2006-01-22

How does Terminator know what processes might die on Linux and Cygwin?

If you enjoyed How does Terminal.app know what processes might die? you'll love this. If you didn't, you may as well stop reading right now.

If you remember, I finished my tour of Mac OS options for finding all processes using a particular tty with the following:
The only bummer is that Linux's sysctl.h doesn't include KERN_PROC_TTY, so I guess we'll have to grub around in /proc or call lsof(1) there.
The easier option for Linux, it seemed, was to use lsof(1). It was pretty slow at around 240ms on my Opteron compared to Mac OS' 7ms on my dual G5, but that seemed just about bearable. 300ms seems to be about the point where users at my level of impatience notice a delay.

What I didn't think about, though, is that most machines aren't very lightly loaded Opterons. A Pentium 4 with a lot more processes was regularly taking about 0.5s, which was noticeable. And then the complaints started coming in of times over a second on another Pentium 4.
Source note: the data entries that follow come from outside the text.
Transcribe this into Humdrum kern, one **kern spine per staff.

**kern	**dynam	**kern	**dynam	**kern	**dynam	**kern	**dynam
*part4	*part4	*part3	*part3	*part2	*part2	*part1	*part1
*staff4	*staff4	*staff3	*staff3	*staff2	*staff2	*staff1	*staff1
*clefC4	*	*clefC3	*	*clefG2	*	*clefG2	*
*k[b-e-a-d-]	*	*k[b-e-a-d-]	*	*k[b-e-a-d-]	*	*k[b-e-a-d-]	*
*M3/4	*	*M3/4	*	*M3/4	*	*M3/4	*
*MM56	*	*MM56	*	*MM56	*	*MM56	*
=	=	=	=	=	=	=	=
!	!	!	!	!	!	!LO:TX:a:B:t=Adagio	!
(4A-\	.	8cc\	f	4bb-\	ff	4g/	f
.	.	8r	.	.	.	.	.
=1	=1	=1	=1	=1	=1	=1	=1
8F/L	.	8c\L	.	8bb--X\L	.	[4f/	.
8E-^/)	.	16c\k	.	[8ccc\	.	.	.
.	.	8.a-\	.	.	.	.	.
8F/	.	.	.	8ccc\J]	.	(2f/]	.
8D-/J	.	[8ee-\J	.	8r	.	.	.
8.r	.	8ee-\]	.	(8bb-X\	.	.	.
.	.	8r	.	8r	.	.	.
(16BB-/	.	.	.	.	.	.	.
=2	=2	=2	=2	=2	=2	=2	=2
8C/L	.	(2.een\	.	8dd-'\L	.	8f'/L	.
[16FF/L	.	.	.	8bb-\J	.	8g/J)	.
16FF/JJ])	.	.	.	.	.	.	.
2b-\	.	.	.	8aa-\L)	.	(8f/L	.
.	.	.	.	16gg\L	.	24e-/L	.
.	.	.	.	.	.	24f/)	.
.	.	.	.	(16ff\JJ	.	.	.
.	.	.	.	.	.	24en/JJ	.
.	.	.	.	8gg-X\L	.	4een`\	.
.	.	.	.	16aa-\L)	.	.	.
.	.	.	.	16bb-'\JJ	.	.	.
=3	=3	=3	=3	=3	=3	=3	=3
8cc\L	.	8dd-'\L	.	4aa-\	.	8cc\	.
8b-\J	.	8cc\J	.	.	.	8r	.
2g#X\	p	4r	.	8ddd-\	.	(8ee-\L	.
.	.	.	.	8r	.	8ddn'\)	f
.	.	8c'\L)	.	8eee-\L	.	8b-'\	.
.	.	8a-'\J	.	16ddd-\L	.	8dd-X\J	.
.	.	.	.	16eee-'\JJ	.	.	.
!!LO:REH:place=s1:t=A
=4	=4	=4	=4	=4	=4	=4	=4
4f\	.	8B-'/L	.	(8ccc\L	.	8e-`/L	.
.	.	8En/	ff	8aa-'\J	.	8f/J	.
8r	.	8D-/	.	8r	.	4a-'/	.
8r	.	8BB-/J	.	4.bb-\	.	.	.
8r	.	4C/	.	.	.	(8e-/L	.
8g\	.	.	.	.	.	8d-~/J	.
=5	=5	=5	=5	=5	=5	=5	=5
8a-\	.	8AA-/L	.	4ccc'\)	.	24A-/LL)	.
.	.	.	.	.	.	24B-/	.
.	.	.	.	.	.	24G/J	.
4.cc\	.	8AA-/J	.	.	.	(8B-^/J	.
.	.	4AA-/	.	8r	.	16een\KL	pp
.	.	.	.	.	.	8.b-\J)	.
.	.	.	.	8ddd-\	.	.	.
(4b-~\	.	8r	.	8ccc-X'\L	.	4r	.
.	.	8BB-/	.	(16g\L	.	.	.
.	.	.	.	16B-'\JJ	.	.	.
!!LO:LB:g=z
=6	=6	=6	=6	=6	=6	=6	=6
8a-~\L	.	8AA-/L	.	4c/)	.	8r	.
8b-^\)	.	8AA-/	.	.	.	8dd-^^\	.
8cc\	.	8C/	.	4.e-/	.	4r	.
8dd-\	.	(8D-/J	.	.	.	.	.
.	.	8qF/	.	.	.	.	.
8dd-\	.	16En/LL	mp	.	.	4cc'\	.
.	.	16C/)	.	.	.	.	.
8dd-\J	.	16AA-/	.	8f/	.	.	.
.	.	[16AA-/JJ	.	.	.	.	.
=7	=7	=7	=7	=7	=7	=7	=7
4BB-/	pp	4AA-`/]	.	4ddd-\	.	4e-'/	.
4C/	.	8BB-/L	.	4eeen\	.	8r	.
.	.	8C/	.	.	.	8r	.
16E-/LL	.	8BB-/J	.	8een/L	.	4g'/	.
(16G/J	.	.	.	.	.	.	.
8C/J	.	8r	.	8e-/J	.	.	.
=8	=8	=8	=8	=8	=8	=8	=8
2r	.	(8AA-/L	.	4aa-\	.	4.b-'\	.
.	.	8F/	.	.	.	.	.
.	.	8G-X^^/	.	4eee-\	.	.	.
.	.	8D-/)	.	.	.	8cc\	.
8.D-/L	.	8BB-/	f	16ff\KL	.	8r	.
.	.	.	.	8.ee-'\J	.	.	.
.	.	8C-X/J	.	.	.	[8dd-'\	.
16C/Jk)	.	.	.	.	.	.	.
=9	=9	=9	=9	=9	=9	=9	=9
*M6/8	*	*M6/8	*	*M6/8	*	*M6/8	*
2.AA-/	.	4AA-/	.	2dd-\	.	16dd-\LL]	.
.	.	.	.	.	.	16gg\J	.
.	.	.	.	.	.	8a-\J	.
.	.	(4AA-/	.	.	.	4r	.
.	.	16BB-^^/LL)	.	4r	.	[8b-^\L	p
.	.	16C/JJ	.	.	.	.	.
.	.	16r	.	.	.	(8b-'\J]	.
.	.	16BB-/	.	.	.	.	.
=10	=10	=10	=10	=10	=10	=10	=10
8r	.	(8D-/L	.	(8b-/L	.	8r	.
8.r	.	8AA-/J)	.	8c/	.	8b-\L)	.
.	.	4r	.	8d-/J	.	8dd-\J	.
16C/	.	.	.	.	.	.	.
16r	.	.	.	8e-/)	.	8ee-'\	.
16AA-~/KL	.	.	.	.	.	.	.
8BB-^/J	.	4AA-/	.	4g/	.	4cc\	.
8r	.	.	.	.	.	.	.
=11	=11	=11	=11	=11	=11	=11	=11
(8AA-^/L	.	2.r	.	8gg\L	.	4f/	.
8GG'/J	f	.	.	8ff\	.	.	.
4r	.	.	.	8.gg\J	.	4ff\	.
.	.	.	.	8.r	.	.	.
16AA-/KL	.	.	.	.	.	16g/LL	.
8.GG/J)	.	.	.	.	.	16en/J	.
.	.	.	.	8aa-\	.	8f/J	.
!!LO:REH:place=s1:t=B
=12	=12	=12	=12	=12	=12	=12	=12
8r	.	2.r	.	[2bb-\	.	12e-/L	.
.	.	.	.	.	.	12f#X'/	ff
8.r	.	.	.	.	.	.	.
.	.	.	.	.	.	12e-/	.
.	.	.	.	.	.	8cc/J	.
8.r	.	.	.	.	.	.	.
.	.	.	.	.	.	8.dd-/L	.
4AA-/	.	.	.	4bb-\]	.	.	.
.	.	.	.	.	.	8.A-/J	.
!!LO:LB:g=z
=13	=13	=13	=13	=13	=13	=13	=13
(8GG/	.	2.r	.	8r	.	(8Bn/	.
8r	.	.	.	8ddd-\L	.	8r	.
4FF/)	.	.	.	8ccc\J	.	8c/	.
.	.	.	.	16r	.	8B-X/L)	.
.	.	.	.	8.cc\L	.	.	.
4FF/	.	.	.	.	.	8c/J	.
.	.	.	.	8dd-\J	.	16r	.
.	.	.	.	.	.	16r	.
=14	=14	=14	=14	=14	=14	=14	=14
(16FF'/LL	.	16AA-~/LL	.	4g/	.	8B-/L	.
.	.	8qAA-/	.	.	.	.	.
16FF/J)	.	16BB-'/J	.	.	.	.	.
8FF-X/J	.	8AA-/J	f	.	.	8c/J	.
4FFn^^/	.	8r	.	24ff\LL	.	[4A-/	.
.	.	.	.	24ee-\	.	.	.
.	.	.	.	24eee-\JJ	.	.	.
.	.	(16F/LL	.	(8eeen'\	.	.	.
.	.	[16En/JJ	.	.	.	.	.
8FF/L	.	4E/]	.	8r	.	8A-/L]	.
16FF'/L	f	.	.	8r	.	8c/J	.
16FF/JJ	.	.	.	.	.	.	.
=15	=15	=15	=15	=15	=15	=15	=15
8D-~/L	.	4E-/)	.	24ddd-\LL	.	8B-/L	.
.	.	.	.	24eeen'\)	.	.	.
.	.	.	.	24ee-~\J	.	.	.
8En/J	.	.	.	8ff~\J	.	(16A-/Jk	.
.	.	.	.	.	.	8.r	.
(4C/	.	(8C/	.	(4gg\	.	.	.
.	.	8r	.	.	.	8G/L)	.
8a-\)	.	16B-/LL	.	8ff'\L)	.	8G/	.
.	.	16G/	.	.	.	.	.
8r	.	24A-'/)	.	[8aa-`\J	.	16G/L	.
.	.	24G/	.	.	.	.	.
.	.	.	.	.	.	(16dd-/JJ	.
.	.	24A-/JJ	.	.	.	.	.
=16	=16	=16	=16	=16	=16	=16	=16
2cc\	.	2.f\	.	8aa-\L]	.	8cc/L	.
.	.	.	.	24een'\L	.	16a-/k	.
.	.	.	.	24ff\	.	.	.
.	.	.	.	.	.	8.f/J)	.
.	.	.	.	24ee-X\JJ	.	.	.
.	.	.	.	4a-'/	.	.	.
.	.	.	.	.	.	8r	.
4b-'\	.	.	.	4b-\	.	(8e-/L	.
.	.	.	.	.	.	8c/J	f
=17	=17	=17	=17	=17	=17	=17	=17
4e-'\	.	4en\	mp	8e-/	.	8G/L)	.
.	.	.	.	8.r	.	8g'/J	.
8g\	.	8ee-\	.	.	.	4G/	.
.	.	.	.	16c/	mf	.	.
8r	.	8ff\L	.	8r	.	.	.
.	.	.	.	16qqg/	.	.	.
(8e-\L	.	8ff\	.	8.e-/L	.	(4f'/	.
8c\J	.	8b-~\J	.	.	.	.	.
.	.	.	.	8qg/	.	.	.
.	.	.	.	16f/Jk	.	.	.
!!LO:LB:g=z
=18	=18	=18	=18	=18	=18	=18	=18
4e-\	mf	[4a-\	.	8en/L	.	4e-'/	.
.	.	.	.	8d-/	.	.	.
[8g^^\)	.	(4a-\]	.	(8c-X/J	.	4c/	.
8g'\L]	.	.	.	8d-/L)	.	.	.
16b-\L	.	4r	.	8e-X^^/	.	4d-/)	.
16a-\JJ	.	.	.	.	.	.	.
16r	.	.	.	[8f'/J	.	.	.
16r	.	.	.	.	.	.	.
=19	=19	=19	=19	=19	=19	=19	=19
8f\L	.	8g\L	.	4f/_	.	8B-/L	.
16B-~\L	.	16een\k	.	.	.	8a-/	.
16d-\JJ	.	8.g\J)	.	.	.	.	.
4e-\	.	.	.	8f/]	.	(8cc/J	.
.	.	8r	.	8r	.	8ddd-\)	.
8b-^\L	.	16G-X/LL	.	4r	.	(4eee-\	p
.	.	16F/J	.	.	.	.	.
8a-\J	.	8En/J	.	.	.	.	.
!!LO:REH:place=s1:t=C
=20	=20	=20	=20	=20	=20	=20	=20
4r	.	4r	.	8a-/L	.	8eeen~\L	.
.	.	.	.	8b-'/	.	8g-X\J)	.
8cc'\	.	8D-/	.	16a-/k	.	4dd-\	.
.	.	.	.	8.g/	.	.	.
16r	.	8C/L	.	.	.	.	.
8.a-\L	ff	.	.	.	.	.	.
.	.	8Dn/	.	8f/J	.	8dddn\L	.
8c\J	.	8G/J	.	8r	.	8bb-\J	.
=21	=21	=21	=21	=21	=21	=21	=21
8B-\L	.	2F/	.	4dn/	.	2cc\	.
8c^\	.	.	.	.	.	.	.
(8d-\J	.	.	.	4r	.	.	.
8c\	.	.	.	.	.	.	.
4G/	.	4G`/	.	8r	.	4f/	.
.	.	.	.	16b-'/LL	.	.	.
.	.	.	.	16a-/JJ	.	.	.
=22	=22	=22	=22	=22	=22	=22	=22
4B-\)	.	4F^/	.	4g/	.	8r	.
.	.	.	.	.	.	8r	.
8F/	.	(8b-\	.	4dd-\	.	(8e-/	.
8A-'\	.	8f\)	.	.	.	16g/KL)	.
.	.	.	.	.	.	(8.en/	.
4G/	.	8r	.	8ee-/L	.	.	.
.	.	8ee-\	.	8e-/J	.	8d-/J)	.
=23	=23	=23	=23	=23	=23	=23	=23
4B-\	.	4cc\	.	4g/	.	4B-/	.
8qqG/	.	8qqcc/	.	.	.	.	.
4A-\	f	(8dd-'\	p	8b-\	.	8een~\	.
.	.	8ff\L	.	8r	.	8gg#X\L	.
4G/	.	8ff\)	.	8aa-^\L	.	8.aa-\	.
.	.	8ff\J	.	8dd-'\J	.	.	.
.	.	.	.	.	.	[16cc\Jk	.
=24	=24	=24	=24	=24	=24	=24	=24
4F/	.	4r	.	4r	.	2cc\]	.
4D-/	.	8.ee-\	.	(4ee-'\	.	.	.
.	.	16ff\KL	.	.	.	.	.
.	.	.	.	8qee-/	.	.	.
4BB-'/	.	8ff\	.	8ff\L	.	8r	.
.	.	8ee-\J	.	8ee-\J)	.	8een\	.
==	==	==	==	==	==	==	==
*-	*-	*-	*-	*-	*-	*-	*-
lsof(1) doesn't scale well.

I knocked up a little Ruby script proof of concept to see how well grubbing around in /proc would work:
#!/usr/bin/ruby -w

if ARGV.length() != 1
$stderr.puts("usage: lsof.rb <absolute-filename>")
exit(1)
end

filename = ARGV[0]

def has_file_open(pid, filename)
Dir["/proc/#{pid}/fd/*"].each() {
|fd_file|
begin
linked_to_file = File.readlink(fd_file)
if filename == linked_to_file
return true
end
rescue
# Ignore errors.
end
}
return false
end

pids = []
Dir.chdir("/proc")
Dir["[0-9]*"].each() {
|pid|
if File.stat("/proc/#{pid}/fd").readable?()
if has_file_open(pid, filename)
pids << pid
end
end
}

names = []
pids.sort().uniq().each() {
|pid|
# Extract the "(name) " field from /proc/<pid>/stat.
name = IO.readlines("/proc/#{pid}/stat", " ")[1]
# Rewrite it as "name(pid)".
names << name.sub(/^\((.*)\) $/) { |s| "#$1(#{pid})" }
}
puts(names.join(", "))
exit(0)

This was significantly faster, and had the advantage of working on Cygwin, which doesn't ship with lsof(1) but does have a sufficiently compatible /proc. Even on Cygwin it was only taking about 70ms. On Linux (on the Pentium 4) it was down around 40ms.

The killer though, that gave me sufficient impetus to actually make the change, is that lsof(1) can hang if your Linux box has a hung mount. Bad enough that it was taking over a second (on the event dispatch thread!), but that it could sometimes just go away and never come back...

lsof(1) doesn't play nice with network file systems.

A quick rewrite of my Ruby in C++ later, and there's no danger of this part of Terminator hanging over a hung mount. We get our result in exactly the form we want in 20ms (on the Pentium 4 Linux machine). The Opteron is down to around 10ms: the same as the dual G5's Mac OS sysctl(3).

Why did I rewrite the script in C++ rather than just call out? No particularly good reason. I didn't really want to start a new process when the user's probably trying to kill something for the same reason that shells tend to have kill(1) built in. But really it came about because I initially thought "there's no reason not to do this in Java", and then realized that, actually, file system access is one of Java's worst foibles.

Maybe I'm overly sensitive about that, given how much of my life is taken up with file system performance, but Java also has huge functionality gaps when it comes to the file system. Don't even talk to me about symbolic links! The C++ was easy, less verbose than the equivalent Java, and roughly as verbose as the equivalent Ruby. A good POSIX C++ binding would have made things even better.

Anyway, the users are quiet again, so I can go back in my box.